Puisque
Puisque tout le monde s'y met, pourquoi rester en reste? La guerre a donc cent ans. Enfin, celle dont on parle tant. Et la guerre de cent ans, quel âge a-t-elle? Et celle des six jours? Des quatre jeudis? Du 17 novembre?
Mon arrière-grand-père maternel faisait sans doute partie de cette bande qui s'amusait du corps de celle qui, par inadvertance ou inattention, deviendrait mon arrière-grand-mère. Le géniteur (celui qui se disait tel), beurré - bourré, s'en alla déclarer la naissance. Quand on lui demanda les noms qu'il souhaitait donner à son rejeton, il appela le ciel à son secours: une étoile s'alluma. "Gaspard, Melchior, Balhazar" s'écria-t-il avant de suivre l'étoile.
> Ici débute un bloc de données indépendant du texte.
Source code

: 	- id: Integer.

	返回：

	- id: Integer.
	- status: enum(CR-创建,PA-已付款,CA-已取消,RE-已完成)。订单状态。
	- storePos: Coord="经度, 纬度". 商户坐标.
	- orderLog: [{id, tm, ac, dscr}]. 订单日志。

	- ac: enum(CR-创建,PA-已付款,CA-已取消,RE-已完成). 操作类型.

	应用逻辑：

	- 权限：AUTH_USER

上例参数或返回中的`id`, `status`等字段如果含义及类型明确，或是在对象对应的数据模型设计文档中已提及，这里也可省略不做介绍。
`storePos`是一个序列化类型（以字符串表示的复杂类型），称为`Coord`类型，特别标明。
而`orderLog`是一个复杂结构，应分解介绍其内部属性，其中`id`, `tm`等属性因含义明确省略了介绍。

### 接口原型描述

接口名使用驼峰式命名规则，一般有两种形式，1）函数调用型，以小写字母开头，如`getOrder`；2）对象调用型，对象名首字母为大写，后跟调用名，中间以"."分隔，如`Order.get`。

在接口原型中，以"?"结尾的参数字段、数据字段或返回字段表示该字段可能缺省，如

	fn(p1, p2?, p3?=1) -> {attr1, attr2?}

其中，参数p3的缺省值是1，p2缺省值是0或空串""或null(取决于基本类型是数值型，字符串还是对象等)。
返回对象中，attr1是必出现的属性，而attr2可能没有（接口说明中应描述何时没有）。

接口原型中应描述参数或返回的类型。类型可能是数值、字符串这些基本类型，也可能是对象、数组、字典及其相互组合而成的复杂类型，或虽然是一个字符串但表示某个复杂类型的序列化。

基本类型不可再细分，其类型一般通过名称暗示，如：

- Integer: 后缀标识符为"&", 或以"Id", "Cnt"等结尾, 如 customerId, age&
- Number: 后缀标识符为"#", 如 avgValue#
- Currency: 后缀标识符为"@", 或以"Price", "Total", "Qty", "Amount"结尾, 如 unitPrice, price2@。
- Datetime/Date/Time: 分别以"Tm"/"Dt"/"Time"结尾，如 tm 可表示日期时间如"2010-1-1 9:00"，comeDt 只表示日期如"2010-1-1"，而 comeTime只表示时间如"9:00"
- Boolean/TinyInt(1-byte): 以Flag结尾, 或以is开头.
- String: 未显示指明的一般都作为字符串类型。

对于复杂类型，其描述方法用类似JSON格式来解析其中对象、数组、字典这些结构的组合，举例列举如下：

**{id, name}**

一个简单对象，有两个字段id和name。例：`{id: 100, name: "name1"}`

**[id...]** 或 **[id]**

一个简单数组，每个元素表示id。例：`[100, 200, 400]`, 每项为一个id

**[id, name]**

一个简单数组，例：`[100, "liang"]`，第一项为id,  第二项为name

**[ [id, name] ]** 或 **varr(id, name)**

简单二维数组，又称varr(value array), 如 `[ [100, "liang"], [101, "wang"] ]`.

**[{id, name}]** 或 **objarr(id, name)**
Personne ne le revit jamais. Sans doute a-t-il rejoint les vignes du Seigneur car il existe un Château Lavergne quelque part dans le bordelais. La maman s'en alla, elle aussi, vers un autre ciel ou une autre terre. Placement du gamin dans un orphelinat de soeurs cathos qui n'étaient pas bonnes du tout: brimades, vexations, tabas - pas - sages: un gamin né de personnes n'étant personne, les soeurs-crapauds crapules le traitaient comme ce qu'il valait à leurs yeux: rien. A 14 ans, il passa par la fenêtre et vécut on ne sait trop comment jusqu'au jour où, à 17 ans, il s'engagea dans l'armée, en juillet 1914. Il fut le plus jeune guerrier enrôlé dans l'armée belge. Il vécut dans les tranchées de l'Yser durant quelques années et connut tous les enfers que des historiens ont mieux décrits. Rentré dans sa région natale, il rencontra puis épousa ma grand-mère, qui tenait un café. Ils firent quatre enfants puis il mourut d'une cirrhose en 1951. Il poussait mon landeau tous les jours. Pendant un an: il est mort aujourd'hui, voilà 63 ans, le jour du trente-septième anniversaire de la mobilisation générale belge. On n'a rien fêté, ce jour-là.